SIGNS OF OBSTRUCTION
1.    Ingested foreign bodies are more common in young animals                                        
2.    Vomiting is usually seen with an obstructive foreign body of the gastrointestinal tract, however this is a problem that may be seen with many other diseases                                     
3.    Generally if an obstruction of the GI tract is present, diarrhea is usually not a common symptom (as the intestines are obstructed)                                                                             

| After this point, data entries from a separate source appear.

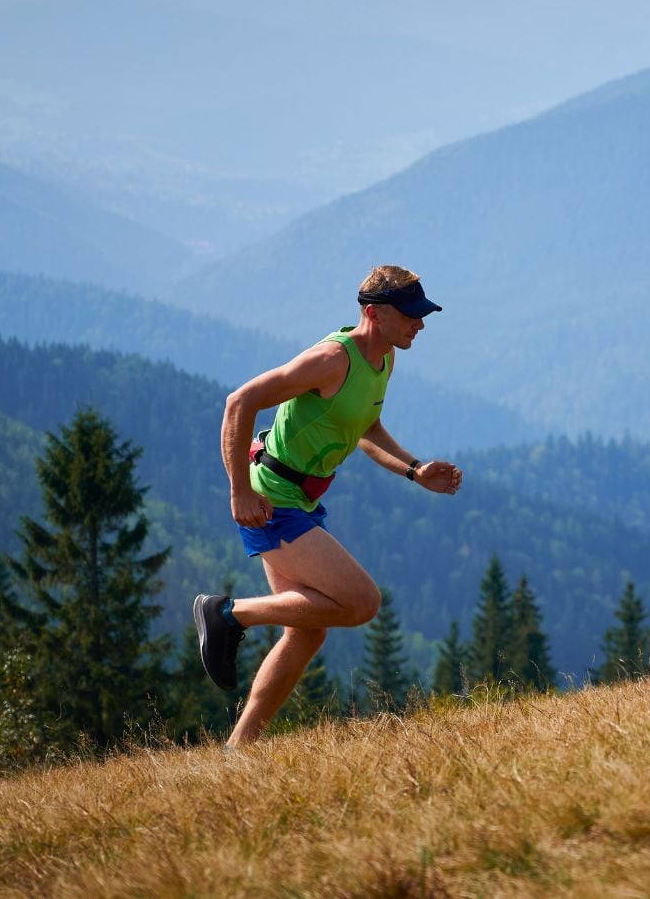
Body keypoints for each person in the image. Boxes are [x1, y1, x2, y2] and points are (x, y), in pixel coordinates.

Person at [194, 265, 462, 746]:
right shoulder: (331, 360)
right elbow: (240, 403)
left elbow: (363, 428)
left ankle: (237, 749)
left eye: (422, 315)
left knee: (307, 632)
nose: (419, 325)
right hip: (272, 499)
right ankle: (228, 614)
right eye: (410, 315)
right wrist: (239, 490)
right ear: (374, 313)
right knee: (362, 602)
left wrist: (413, 469)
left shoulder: (382, 359)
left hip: (299, 498)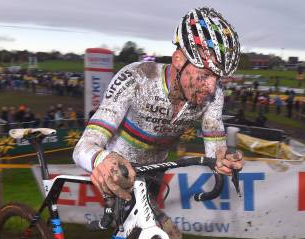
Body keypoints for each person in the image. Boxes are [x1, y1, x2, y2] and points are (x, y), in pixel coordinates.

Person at [73, 6, 243, 211]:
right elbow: (83, 147)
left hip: (156, 170)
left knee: (163, 237)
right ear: (178, 60)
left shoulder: (214, 95)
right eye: (206, 74)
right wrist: (101, 159)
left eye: (218, 78)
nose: (212, 87)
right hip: (119, 170)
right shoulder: (136, 78)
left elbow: (215, 151)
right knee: (142, 235)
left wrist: (223, 160)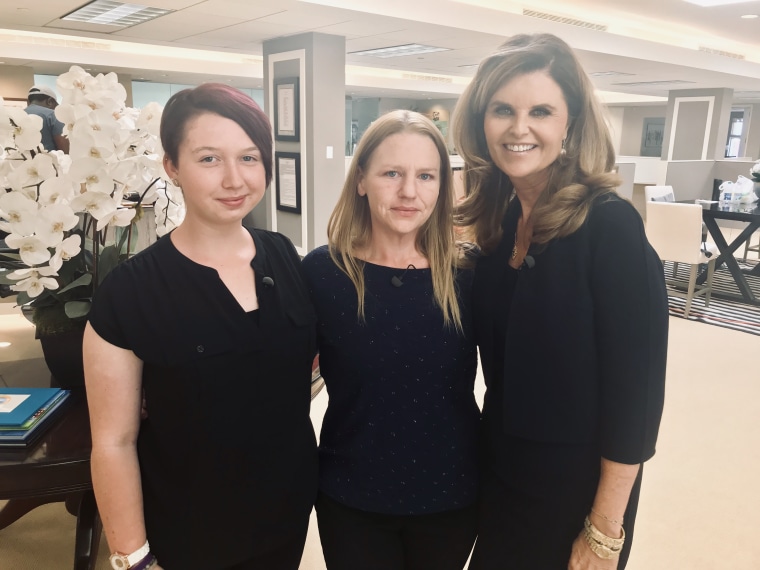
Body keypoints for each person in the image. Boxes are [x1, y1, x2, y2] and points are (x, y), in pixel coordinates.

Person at [451, 33, 668, 570]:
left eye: (540, 111)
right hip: (501, 473)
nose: (518, 128)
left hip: (576, 493)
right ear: (482, 121)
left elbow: (635, 398)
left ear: (570, 125)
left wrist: (604, 531)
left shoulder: (610, 228)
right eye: (502, 109)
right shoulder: (501, 224)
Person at [83, 83, 318, 570]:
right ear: (172, 167)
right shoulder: (131, 291)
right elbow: (113, 441)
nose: (235, 179)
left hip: (286, 515)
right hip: (188, 530)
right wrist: (133, 556)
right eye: (209, 159)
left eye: (249, 158)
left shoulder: (286, 257)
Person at [301, 110, 480, 570]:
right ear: (361, 180)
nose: (409, 192)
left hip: (450, 492)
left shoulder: (469, 274)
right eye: (391, 174)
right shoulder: (324, 273)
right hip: (352, 495)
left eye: (425, 175)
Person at [25, 85, 69, 153]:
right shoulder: (53, 115)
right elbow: (65, 150)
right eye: (56, 106)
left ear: (28, 102)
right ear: (50, 101)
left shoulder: (16, 116)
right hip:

a.       Loss of appetite                                                                                                                      
b.      Dehydration                                                                                                                               
c.       Abdominal pain                                                                                                               Weight loss may be present if the foreign body is chronic
DIAGNOSIS
1.    Haematology  work is done to determine if there are liver, kidney, pancreas, or electrolyte abnormalities. Complete blood cell count is used to look for signs of infection and anemia.
2.    Radiographs (x-rays) can be very helpful to indicate the presence of a problem in the gastrointestinal tract. Unfortunately, plain radiographs frequently are only suggestive of a problem and do not give us a definitive answer; in some cases the radiographs will be made again to see if the signs of obstruction are repeatable. As a result additional tests such as ultrasound or contrast radiographs (barium swallow) may be indicated.
3.    Sometimes these tests also do not give us a final answer and exploratory surgery is needed.              
4.    If we do not find any obvious problem with the internal organs, biopsies still are done as microscopic disease may be causing the clinical signs.

PRINCIPLES OF INTESTINAL SURGERY
1. Early diagnosis and good surgical technique prevent most complications.
2. Perform surgery as soon as anesthesia is possible in patients with perforation, strangulation, or complete obstruction.
3. Optimal healing requires a good blood supply, accurate mucosal apposition, and minimal surgical trauma.
4. Systemic factors may delay healing and increase the risk of dehiscence, hypovolemia, shock, hypoproteinemia, debilitation, and infection.
5. Use approximating suture patterns: simple interrupted, Gambee, crushing, or simple continuous; stapling techniques are feasible.
6. Engage submucosa in all sutures or staples.
7. Select a monofilament, synthetic absorbable suture such as polydioxanone, polyglyconate,
8. Cover surgical sites with omentum or a serosal patch.
9. Replace contaminated instruments and gloves before closing the abdomen.
10. Fluid Therapy
11. Antibiotic Prophylaxis
12. Assessment of Intestinal Viability
13. Choice of suture material for closure.
14. Monofilament synthetic absorbable (PDS) or synthetic non-absorbable (prolene) are excellent choices.
15. Choice of Suture Pattern
16. Simple interrupted pattern is ideal.
17. Suture Reinforcement
18. Application of Omental and serosal patch aids in faster healing
19. Obtain minimum database: complete blood cell count, chemistry profile, urinalysis, coagulation profile (if possible) with or without an electrocardiogram.
20. Localize the lesion with abdominal palpation radiographs, ultrasonography, and/or endoscopy. Correct hydration, electrolyte, and acid-base abnormalities. Transfuse if the packed cell volume is less than 20% or if the animal is clinically weak or debilitated .Withhold food from mature animals for 12 to 18 hours and from pediatric patients 4 to 8 hours before induction.